START Given passage
Introducing the first low-voltage hotel

On the outside, the Sinclair Hotel in Fort Worth, TX, might just look like any other historic building-turned-hotel. On the inside, however, it is a real game-changer for the industry. As the world’s first low-voltage hotel, it has revolutionized the way power is provided in the built environment.

The Sinclair Hotel was converted from a historic office building.

Farukh Aslam, president/CEO, Sinclair Holdings LLC, is the owner of the Autograph Collection hotel and the mastermind behind the whole low-voltage process. From engineering building code changes to being a catalyst in the creation of a new way to provide backup building electricity, he has developed the hotel of the future, and is taking the technology to new projects.

“We’re changing how we think of electricity as AC power, and replacing that with DC power from ethernet cables,” he said of the process called digital electricity via Power over Ethernet (PoE).

Using DC power is not a new concept—“you’ve had this technology for 20 years around you in your desk phone and your security cameras in your office,” Aslam noted as examples—but in order to provide DC power, an inverter is used to convert AC power.
END Given passage
* Problem requirements *
Extend the article about the Sinclair Hotel's low-voltage power, beginning right after its final sentence.
START Data
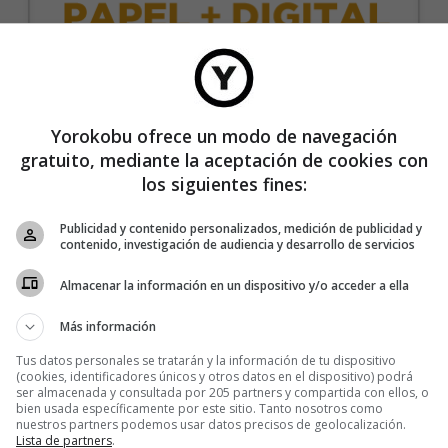
35€/año
Yorokobu ofrece un modo de navegación
gratuito, mediante la aceptación de cookies con
Recibe 4 números de la revista Yorokobu.
los siguientes fines:
Accede a todas las revistas en formato digital.
Publicidad y contenido personalizados, medición de publicidad y
Accede al contenido exclusivo de Yorokobu.
contenido, investigación de audiencia y desarrollo de servicios
Elimina la publicidad de los contenidos.
Almacenar la información en un dispositivo y/o acceder a ella
Recibe newsletters con contenido exclusivo para
suscriptores.
Más información
Sin compromiso de permanencia. Recibe en casa
Tus datos personales se tratarán y la información de tu dispositivo
los cuatro números que publicamos cada año.
(cookies, identificadores únicos y otros datos en el dispositivo) podrá
ser almacenada y consultada por 205 partners y compartida con ellos, o
Precio para la península y Baleares.
bien usada específicamente por este sitio. Tanto nosotros como
nuestros partners podemos usar datos precisos de geolocalización.
Lista de partners
.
END Data
* Answer section *
“LED lighting technology is 100% low-voltage DC, but our infrastructure is AC,” he pointed out. “So, instead of trying to change the infrastructure, the lighting manufacturer started embedding a driver that takes the incoming high-voltage AC power and changes it into DC power using an inverter. Whenever you invert from AC to DC, there is an inefficiency anywhere from 15-18%.”

Farukh Aslam Sinclair Holdings LLC

Because energy cannot be created, but rather transformed from one form to another, that inefficiency comes out as heat energy. That, naturally, leads to a higher cooling cost.

He added, “If a light has been on for an hour or more and you grab it, it’s going to be too hot to touch. At Sinclair, the lights can be running for 10 days nonstop, and if you grab it, it doesn’t even have a human body warmth in it; it’s really as cold as your room temperature. So, imagine 7,000 to 8,000 lights at Sinclair not generating heat.”

The switch to PoE has saved the hotel, which was originally the Dulaney Building when it opened in 1930, a lot of money in electricity costs.

“When I bought the building in 2013, it was an office building,” said Aslam. “It operated from Monday through Friday, and four hours on some Saturdays. It had a 200-ton chiller which came on at 7:00 a.m. and was turned off at 6:00 p.m. We then went to a 300-ton chiller for the hotel. Our electric bill has gone down from about $11,000 a month to $7,000, and now we are open 24/7.”

Aslam also was instrumental in modernizing the electrical backup systems for hotels and other buildings by exchanging the large diesel-powered generator the Sinclair originally had for one that runs on lithium battery power.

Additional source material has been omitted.